Stored data entries
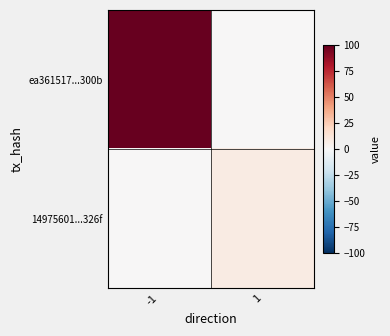

Which series has the largest range (max minus min)?

ea361517...300b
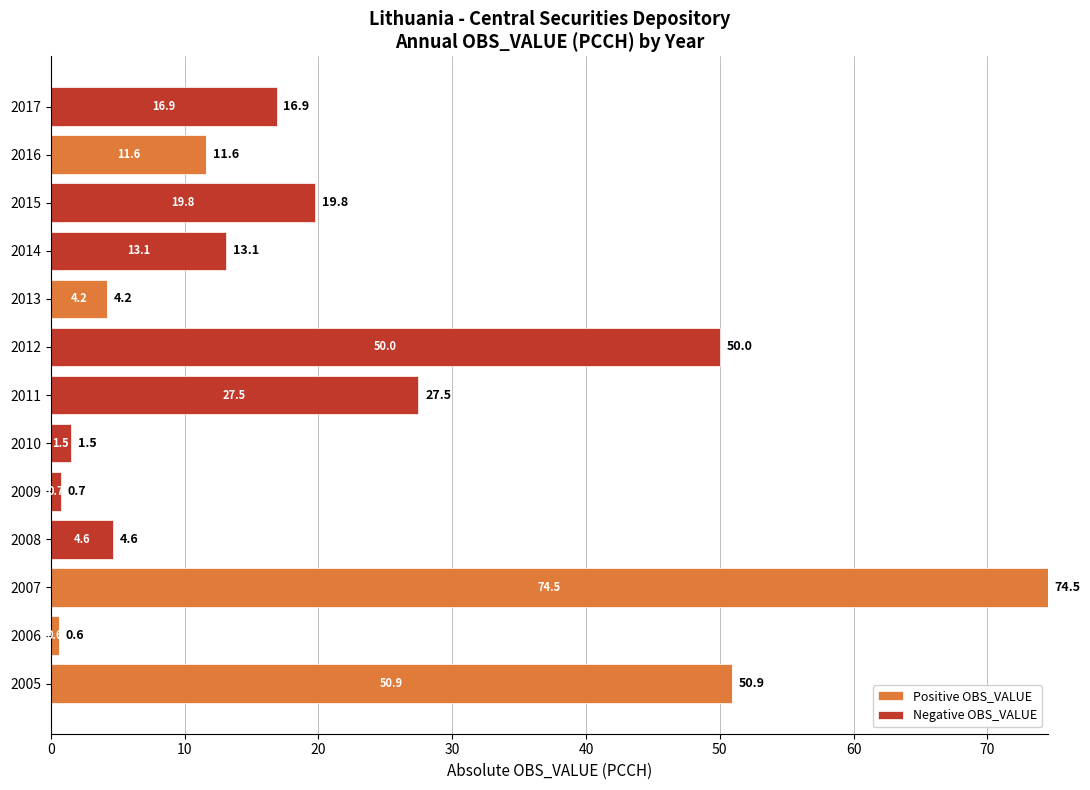

How many series are shown in this chart?

2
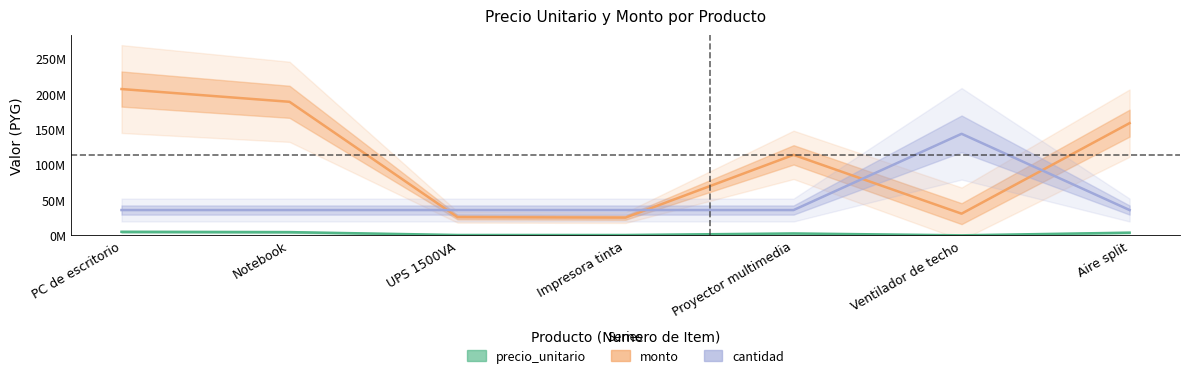

What is the minimum value for precio_unitario?

193000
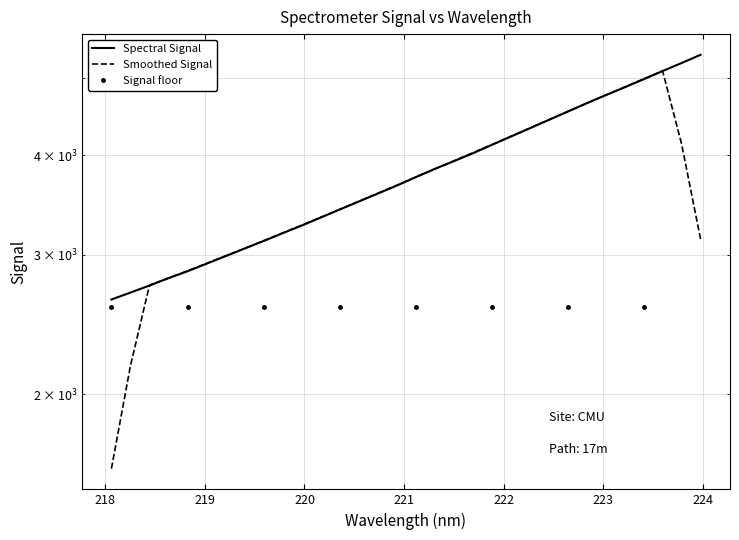

At which category does the chart reach its minimum across all series?

218.0596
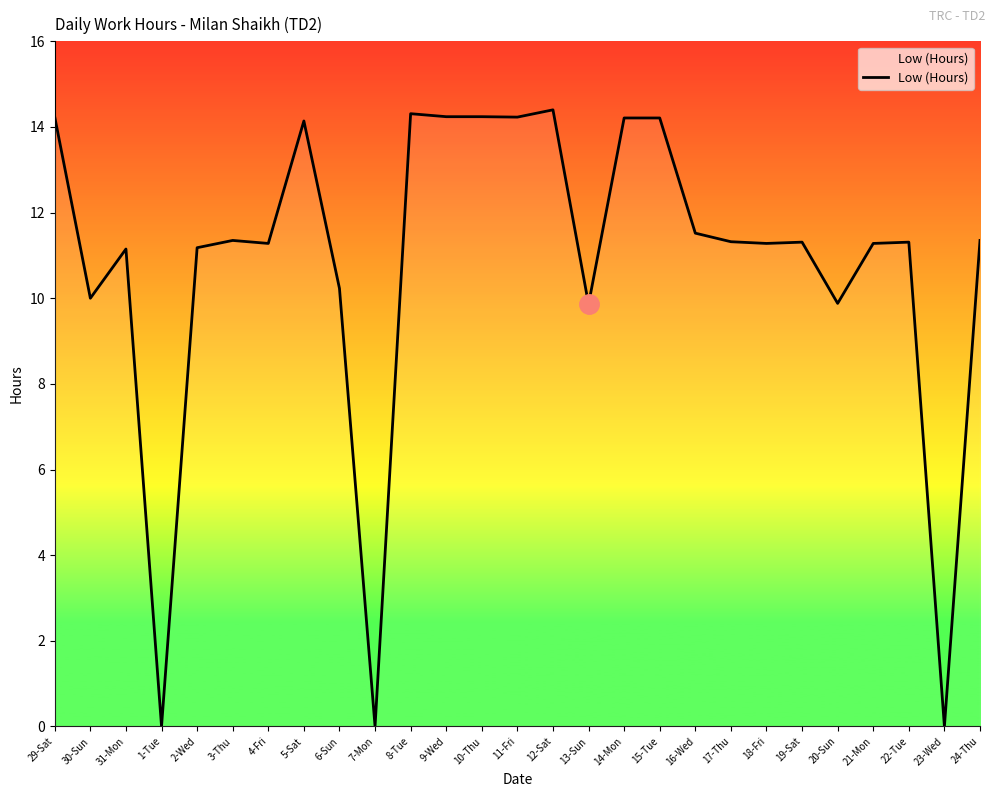

What is the greatest value displayed?

14.4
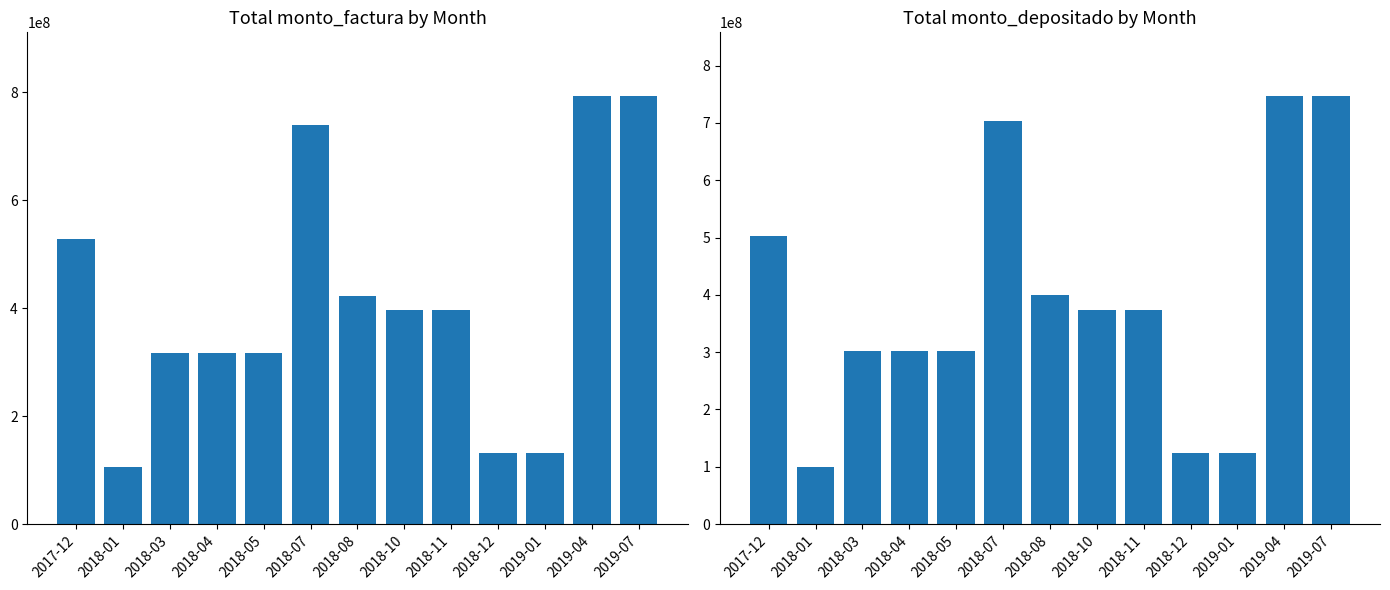

At which label does monto_factura first exceed 396000000?

2017-12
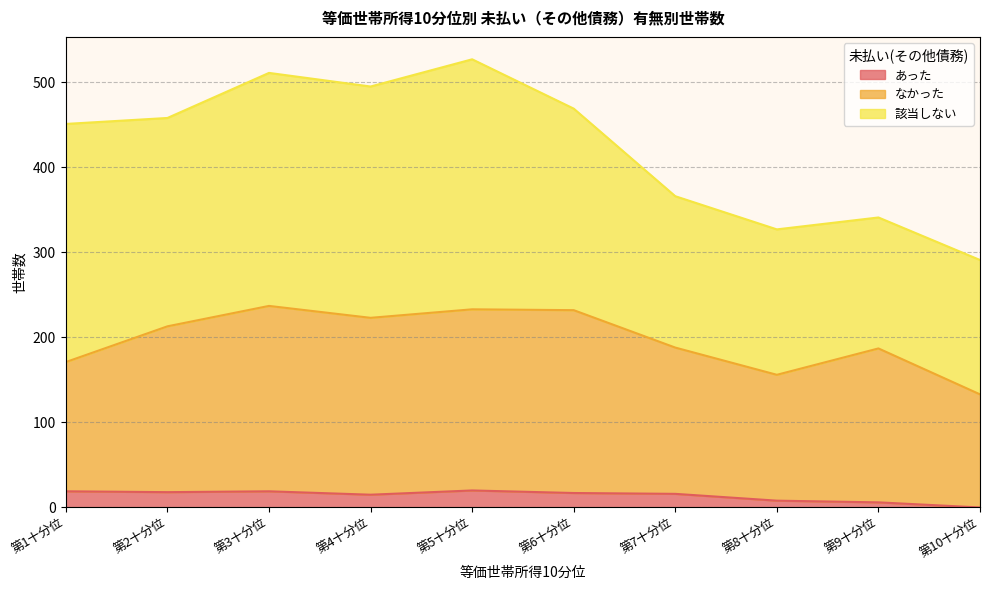

Which category has the lowest value in the なかった series?

第10十分位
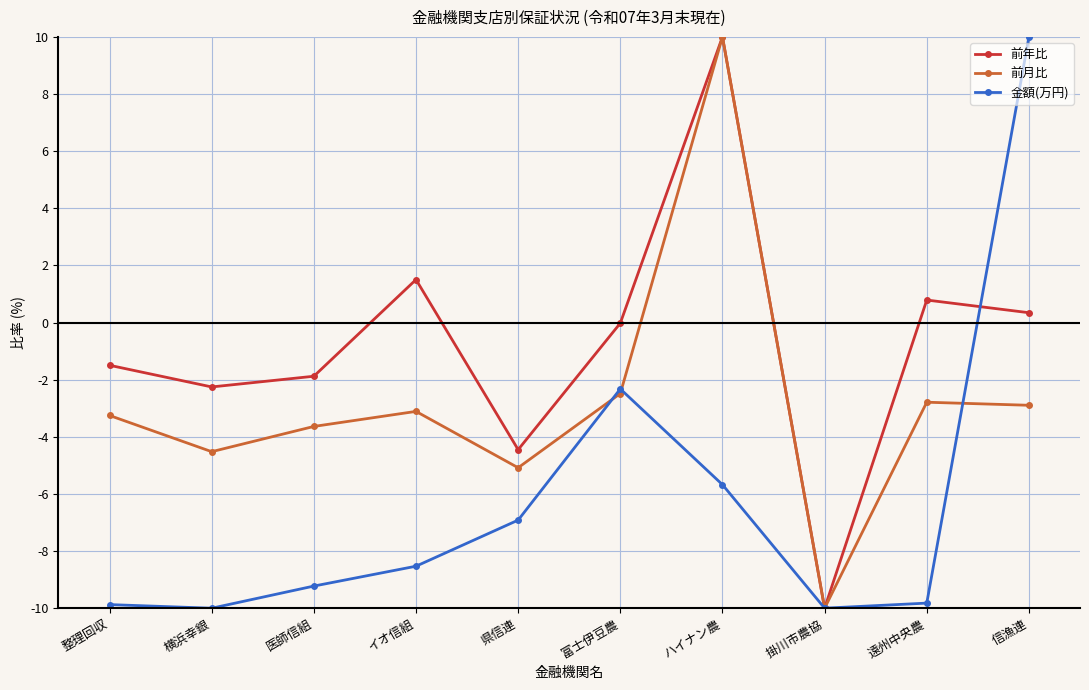

Rank the series by their average value, from lowest to highest.

金額(万円), 前月比, 前年比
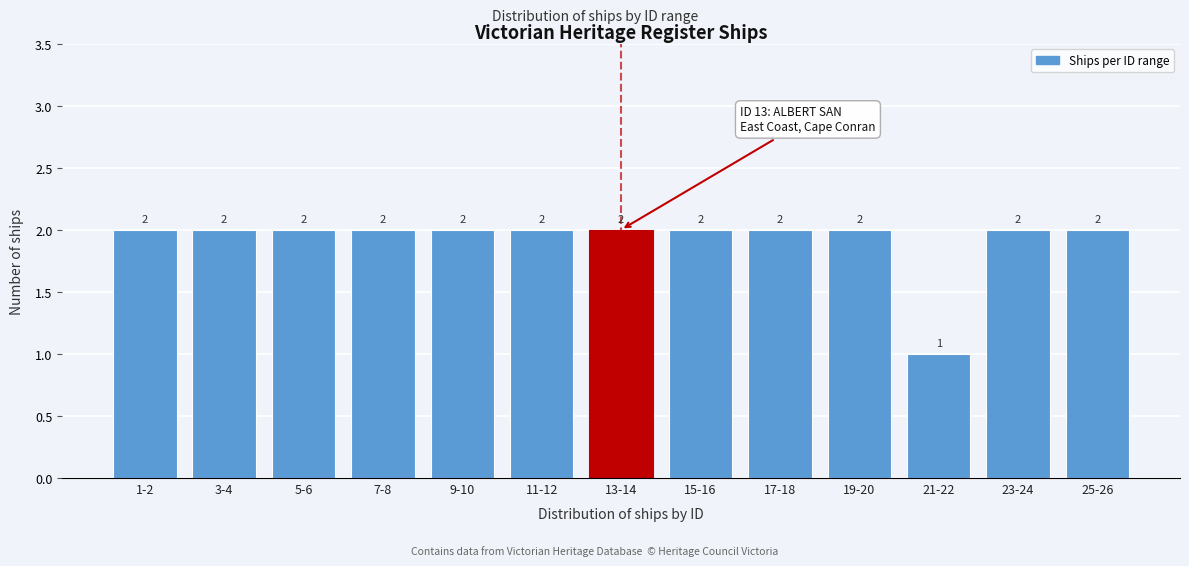

Reading right to left, transcribe all the data shown in this chart.

2	2	1	2	2	2	2	2	2	2	2	2	2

BRIEF — Return all of the rows above verbatim, omitting the pictures.

WRITTEN SOLUTION —
Which series has the largest range (max minus min)?

ea361517...300b

How many series are shown in this chart?

2

What is the minimum value for precio_unitario?

193000

At which category does the chart reach its minimum across all series?

218.0596

What is the greatest value displayed?

14.4

At which label does monto_factura first exceed 396000000?

2017-12

Which category has the lowest value in the なかった series?

第10十分位

Rank the series by their average value, from lowest to highest.

金額(万円), 前月比, 前年比

Reading right to left, transcribe all the data shown in this chart.

2	2	1	2	2	2	2	2	2	2	2	2	2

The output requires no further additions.